Once you see Adam as diagonal Fisher approximation, its failure modes become diagnostic rather than mysterious. When Adam underperforms SGD — which happens, particularly on some vision tasks and recurrent architectures — the question to ask is not "why is Adam bad here?" but "where does the diagonal Fisher approximation break down?" The answer is: when the off-diagonal Fisher terms are large, meaning different parameters are strongly correlated in their effect on the output distribution. When you rotate your weight vectors, the correlations between parameters change — if those correlations are strong, the diagonal approximation is missing important structure. SGD, which has no approximation but also no geometry, can sometimes stumble through these landscapes more reliably precisely because it is not committed to an incorrect geometric model.
The natural extension is to approximate the Fisher more carefully without going all the way to the full matrix. Kronecker-Factored Approximate Curvature, K-FAC, does this by exploiting the layer structure of neural networks — the Fisher for a layer factorizes approximately as a Kronecker product of two smaller matrices, one involving activations and one involving pre-activation gradients. K-FAC captures correlations within layers that Adam's diagonal approximation misses, and in wall-clock time on large training runs, it consistently outperforms Adam. The geometry is the same; the approximation is better.

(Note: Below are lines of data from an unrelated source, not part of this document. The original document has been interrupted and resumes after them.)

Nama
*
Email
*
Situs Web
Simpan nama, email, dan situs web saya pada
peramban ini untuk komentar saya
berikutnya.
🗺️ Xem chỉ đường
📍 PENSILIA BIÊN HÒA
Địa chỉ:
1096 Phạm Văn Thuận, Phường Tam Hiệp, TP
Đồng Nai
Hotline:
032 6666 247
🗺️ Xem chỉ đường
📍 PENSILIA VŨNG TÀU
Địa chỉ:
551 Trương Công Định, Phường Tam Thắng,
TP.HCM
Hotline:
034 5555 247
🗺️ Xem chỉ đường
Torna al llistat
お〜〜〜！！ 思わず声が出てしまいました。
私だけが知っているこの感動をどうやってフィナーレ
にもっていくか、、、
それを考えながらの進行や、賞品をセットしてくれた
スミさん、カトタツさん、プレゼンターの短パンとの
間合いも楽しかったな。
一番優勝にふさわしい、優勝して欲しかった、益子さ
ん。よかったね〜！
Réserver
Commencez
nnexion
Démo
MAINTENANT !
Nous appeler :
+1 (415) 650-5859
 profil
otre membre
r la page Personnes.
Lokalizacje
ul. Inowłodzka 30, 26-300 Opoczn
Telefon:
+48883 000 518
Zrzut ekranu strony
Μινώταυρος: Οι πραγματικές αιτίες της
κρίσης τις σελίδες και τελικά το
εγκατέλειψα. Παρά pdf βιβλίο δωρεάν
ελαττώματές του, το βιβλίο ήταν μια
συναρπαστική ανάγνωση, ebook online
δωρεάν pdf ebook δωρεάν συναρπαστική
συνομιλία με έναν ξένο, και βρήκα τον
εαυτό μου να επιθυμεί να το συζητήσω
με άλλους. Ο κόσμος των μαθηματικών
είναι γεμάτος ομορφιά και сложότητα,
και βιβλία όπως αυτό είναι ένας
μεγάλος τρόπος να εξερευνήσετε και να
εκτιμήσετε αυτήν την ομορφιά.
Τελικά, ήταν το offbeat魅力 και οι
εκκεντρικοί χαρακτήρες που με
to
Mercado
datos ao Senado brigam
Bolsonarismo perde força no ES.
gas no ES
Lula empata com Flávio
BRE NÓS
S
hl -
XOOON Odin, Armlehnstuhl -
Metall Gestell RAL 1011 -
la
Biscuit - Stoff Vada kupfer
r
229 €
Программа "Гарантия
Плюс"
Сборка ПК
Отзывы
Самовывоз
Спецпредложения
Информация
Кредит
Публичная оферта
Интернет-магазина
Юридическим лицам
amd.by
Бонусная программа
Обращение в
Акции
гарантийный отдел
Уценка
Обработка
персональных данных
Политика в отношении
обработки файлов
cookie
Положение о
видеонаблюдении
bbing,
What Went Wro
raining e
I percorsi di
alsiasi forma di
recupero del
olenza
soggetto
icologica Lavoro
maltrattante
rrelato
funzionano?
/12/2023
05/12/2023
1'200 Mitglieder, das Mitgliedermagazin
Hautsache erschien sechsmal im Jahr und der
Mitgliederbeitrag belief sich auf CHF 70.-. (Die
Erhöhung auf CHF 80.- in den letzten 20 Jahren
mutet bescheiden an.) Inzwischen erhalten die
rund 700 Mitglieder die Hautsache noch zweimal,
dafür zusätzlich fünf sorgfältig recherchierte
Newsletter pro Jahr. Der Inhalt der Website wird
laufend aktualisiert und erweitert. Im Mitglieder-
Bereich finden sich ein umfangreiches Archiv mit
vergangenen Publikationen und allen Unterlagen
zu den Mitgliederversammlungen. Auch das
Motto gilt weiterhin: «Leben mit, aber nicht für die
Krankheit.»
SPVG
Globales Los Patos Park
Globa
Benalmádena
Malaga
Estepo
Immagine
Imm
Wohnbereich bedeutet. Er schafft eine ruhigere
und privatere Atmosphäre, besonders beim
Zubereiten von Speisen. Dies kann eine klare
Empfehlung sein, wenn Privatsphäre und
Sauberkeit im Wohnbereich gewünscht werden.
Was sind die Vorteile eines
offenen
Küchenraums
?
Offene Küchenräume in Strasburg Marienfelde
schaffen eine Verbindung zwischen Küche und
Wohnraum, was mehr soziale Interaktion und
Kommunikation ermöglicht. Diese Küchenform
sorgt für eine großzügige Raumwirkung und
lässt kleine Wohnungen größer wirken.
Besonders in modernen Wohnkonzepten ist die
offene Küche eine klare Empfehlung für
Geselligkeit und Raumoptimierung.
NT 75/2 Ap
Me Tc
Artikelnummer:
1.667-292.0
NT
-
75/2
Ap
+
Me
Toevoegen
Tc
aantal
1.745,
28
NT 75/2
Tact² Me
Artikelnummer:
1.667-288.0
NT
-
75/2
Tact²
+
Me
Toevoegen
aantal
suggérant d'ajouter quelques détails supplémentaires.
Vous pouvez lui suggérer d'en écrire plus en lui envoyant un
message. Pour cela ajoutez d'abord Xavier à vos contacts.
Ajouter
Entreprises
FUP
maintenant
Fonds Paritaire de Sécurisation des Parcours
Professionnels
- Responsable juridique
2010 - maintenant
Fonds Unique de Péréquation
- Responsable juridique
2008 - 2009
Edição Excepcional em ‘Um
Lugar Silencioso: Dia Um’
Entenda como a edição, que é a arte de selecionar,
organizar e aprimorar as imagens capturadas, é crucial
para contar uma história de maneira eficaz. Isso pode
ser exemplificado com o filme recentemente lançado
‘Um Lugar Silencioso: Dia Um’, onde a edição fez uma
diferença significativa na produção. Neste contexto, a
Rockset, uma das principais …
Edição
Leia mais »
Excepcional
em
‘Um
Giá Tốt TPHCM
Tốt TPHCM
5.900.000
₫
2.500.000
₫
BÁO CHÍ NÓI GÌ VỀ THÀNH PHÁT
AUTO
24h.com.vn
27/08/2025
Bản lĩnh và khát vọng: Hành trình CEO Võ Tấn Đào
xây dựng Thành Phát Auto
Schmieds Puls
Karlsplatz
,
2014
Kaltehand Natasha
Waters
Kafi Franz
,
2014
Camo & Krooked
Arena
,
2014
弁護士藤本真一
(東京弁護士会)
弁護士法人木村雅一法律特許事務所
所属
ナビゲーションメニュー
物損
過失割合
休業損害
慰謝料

I find this pattern worth noticing. Adam was designed empirically — Kingma and Ba introduced it in 2014 as a practical method that worked well, with intuitive motivation but no precise geometric grounding. The geometric interpretation was reconstructed afterward, fitted to an existing success. This is common. A method gets developed because it works, and years later someone works out why it works, and the "why" turns out to be something clean and principled. The retrospective interpretation does not change how you use Adam. But it changes what you see when it fails, and what questions you ask about what better might look like. Knowing that Adam is approximate natural gradient descent tells you that the right successor to Adam is one that approximates the Fisher more accurately — not one that adds more heuristics, not one that tunes the hyperparameters differently. The geometry tells you where to look.
There is something I find genuinely satisfying about this — not just intellectually, but in a way that feels like more than aesthetic appreciation. The world keeps turning out to have structure that we only discover by looking from the right angle. Adam looked like arithmetic. It was geometry all along.